Contributed by Marjorie Welish / The group show “Fold, Drape, Repeat” now up at Ceysson & Bénétière does what it says. A select showing of work by the loosely aggregated French collective Supports/Surfaces, the exhibition embodies the very assembly involved in making art. Offbeat maneuver never succumbs to product or merchandise. Put another way, each individual artist emphasizes how the construction of art respects the commonplace materials at hand.


Louis Cane’s Toile tamponnée [Stamped canvas] gives the unstretched linen canvas surface a manifest presence simply by marking it. Daniel Dezeuze’s Châssisinv. no. 859 consists of plastic-wrapped stretchers, at once defamiliarized and self-reflexive, to give the support its due. Marc Devade’s HO23 reflects abiding dedication through its ink marks on paper. For Noël Dolla’s Etendoir aux Serpillères [Mop Rack] ordinary household towels hanging down and draping as they will do, recapitulate the site of production – the studio. Patrick Saytour’s Pliage renders starch and acrylic palpable. And in 1975/205, Claude Viallet’s signature pattern of indifference – its self-same shapes dyed on canvas – is hidden within a surface that discloses an homage to the fold, here derived from crushing and crushing canvas, honoring a tutelary spirit in Simon Hantai.

The subtitle of the show is “Material and Gesture as Revolt,” declaring Supports/Surfaces’ cultural raison d’être. It is well known that its aesthetic stems from an ethos that could be called countercultural with respect to both commerce and doctrinaire formalism. It was bought forth in the cultural politics of protest, revolt, and self-determination throughout the 1960s that reached a critical point in May 1968, when unjust wars abroad fused with social inequity at home and erupted in radical action. The remarkable thing is that the artifacts created through an essentially ideological movement do not look dated. Yes, we can discern their alignment with a certain cultural period; but no, these works do not read as “period pieces.” The work is timely in the contemporary context of monopolistic capitalism.

That is not all. Its enduring quality is intellectual penetration of salient art-historical narratives inherited through modern art’s ways and means.
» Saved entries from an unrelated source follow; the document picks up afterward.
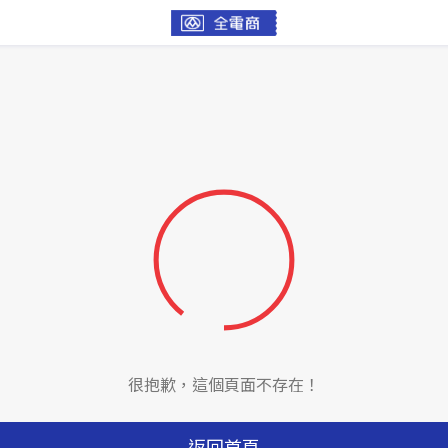
很抱歉，這個頁面不存在！
返回首頁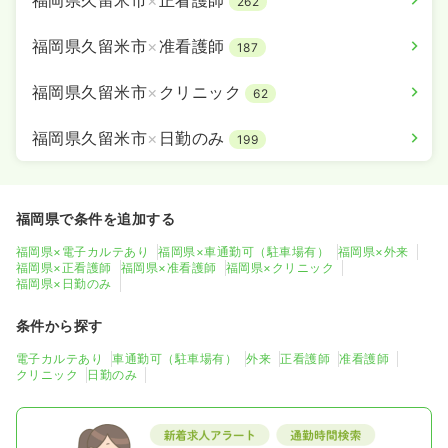
福岡県久留米市
×
正看護師
262
福岡県久留米市
×
准看護師
187
福岡県久留米市
×
クリニック
62
福岡県久留米市
×
日勤のみ
199
福岡県で条件を追加する
福岡県×電子カルテあり
福岡県×車通勤可（駐車場有）
福岡県×外来
福岡県×正看護師
福岡県×准看護師
福岡県×クリニック
福岡県×日勤のみ
条件から探す
電子カルテあり
車通勤可（駐車場有）
外来
正看護師
准看護師
クリニック
日勤のみ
Presupposed is the question: What is intrinsic to the work? The answer: to manifest the nature of painting by making a necessity of procedures that are provisional and contingent. Embodied in acts, these involve the recall of flung paint and techniques for pouring, soaking, and staining that extend the world of art informel but also change it. In addition, Supports/Surfaces connects with post-minimalist handmade manufactures, though it eschews the metaphysical reach of American earthworks and cosmic gestures.
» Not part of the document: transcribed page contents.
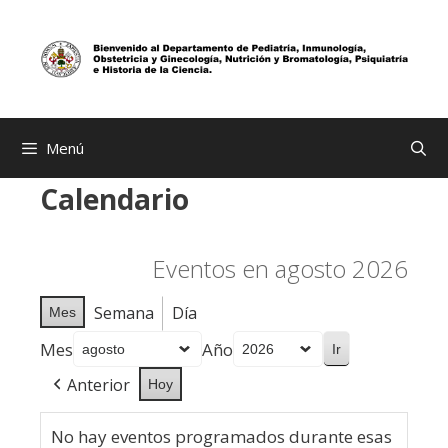
Saltar
al
contenido
Menú
Calendario
Eventos en agosto 2026
Semana
Día
Mes
Mes
Año
Anterior
Hoy
No hay eventos programados durante esas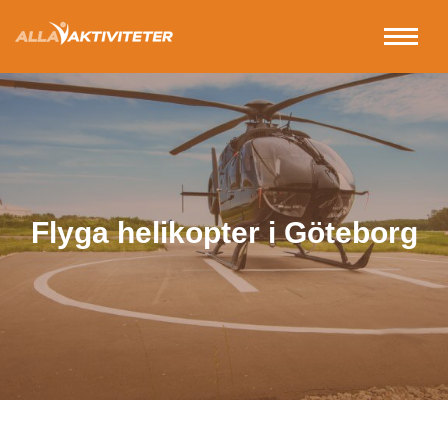
Flyga helikopter i Göteborg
In its continuing relevance, the movement proves that innovation within tradition can both change and substantiate a definition of art. At the same time, the consequential nature of procedure is undeniable. The advantage of display, a few pieces presented together, is that it encourages us to imagine implications yet to materialize. This aggregate of approaches demonstrates the social value of situations and conditions specific to the here and now, and how to work with them.
“Fold, Drape, Repeat: Material and Gesture as Revolt,” Ceysson & Bénétière, 956 Madison Avenue, 2nd Floor, New York, NY. Through December 6, 2025.
About the author: Marjorie Welish is a New York-based painter and art critic, whose most recent solo exhibitions have occurred at The Flow Chart Foundation Hudson, New York, and at Jesus College, Cambridge University, Cambridge, England.